Des musiciens sur scène dans une salle de spectacle avec public.

Les mesures gouvernementales présentées vendredi vont aider les salles de spectacle.

Photo : Unsplash / Sean Lee

Fanny Bourel

Cinq jours après la douche froide provoquée par l’annonce de la fermeture des lieux culturels situés en zone rouge au Québec, les mesures d’aide dévoilées vendredi par le gouvernement québécois apportent une lueur d’espoir au milieu des arts de la scène.

C’est comme si on m’avait enlevé 500 livres des épaules aujourd’hui, a confié Sophie Prégent, présidente de l’Union des artistes (UDA), au micro de Catherine Richer, chroniqueuse culturelle à l’émission Le 15-18.

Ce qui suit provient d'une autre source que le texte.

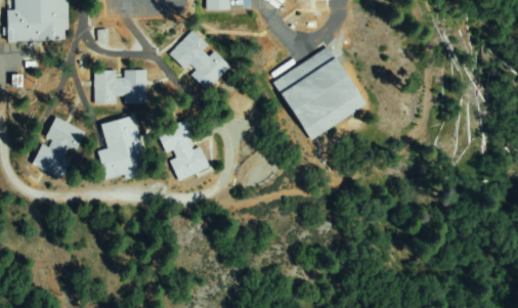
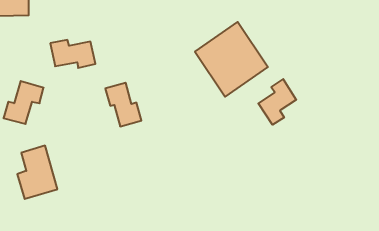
building: [173,30,226,88] -> none
building: [97,116,147,182] -> [17,146,57,199]
building: none -> [258,79,296,125]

Sophie Prégent au micro de Catherine Perrin.

Sophie Prégent

Photo : Radio-Canada / Olivier Lalande

Une revendication de longue date accordée

Depuis des mois, le secteur du spectacle réclamait une aide pour compenser les pertes de revenus de billetterie occasionnées par la fermeture des salles et par la distanciation physique imposée dans les salles.

Il se réjouit donc de voir que Québec s'engage à payer jusqu'à 75 % des billets qui ne pourront pas être vendus à cause de la pandémie de COVID-19 au cours des six prochains mois.

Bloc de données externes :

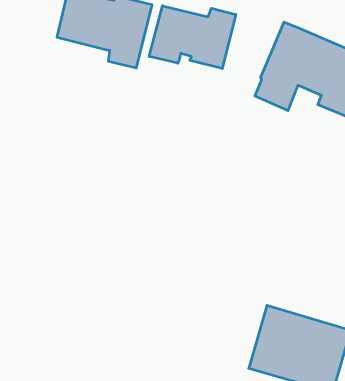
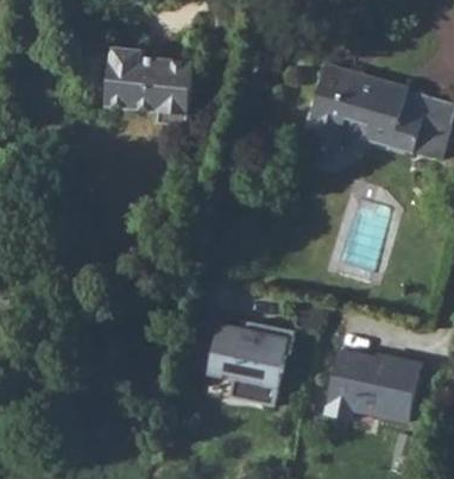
building: [149,6,236,69] -> none
building: none -> [210,319,296,403]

On est très heureux de voir que le gouvernement a entendu notre besoin d’être soutenus dans la diffusion de spectacles, s’est félicité Julie-Anne Richard, directrice générale de RIDEAU, l’association professionnelle des diffuseurs de spectacles.

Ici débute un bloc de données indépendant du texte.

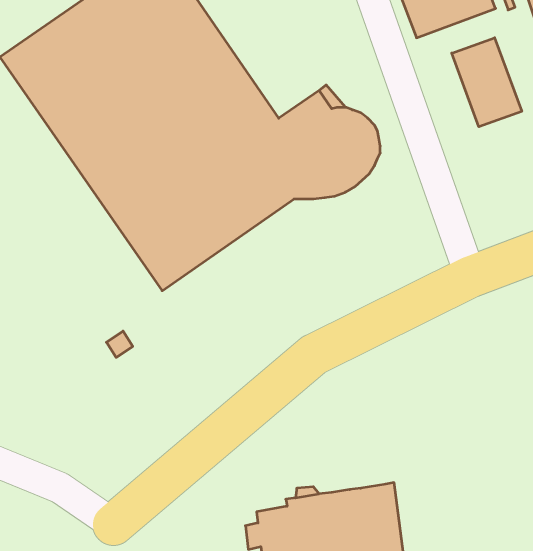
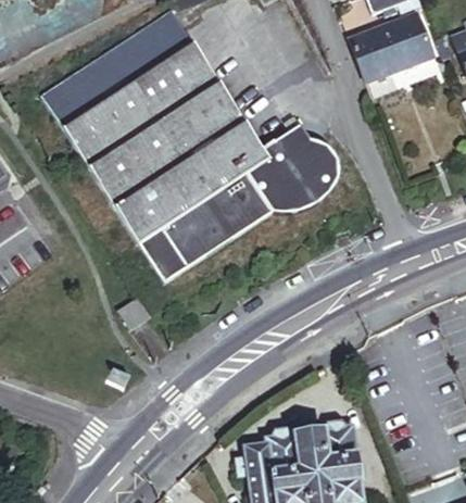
building: [452,38,522,127] -> none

C'est une des revendications qu'on fait depuis plusieurs mois. Ça va soulager les finances des producteurs, des artistes et des diffuseurs.

Lorraine Pintal, directrice générale et artistique du Théâtre du Nouveau Monde (TNM)

L’Orchestre symphonique de Montréal (OSM) est également rassuré par cette annonce qui vient amoindrir les répercussions de la fermeture des salles de spectacle décrétée lundi.

La perspective de ne plus pouvoir toucher de revenus de billetterie pendant au moins un autre mois représentait un défi financier et organisationnel gigantesque, a-t-il déclaré, par communiqué.

Pour les organisations culturelles, le fait que l’aide gouvernementale s’étende au moins jusqu’à la fin du mois de mars et qu’elle soit versée même si les spectacles ne peuvent pas avoir lieu leur apporte un peu de sérénité dans la planification des prochaines semaines.

Des interrogations subsistent

De son côté, le Conseil québécois du théâtre se dit aussi satisfait de voir une partie de ses revendications entendues, mais sa présidente Anne Trudel attend de connaître les détails de cette aide. Il faut vérifier ses modalités pour voir si elle répond à l'ensemble des différentes réalités du milieu théâtral.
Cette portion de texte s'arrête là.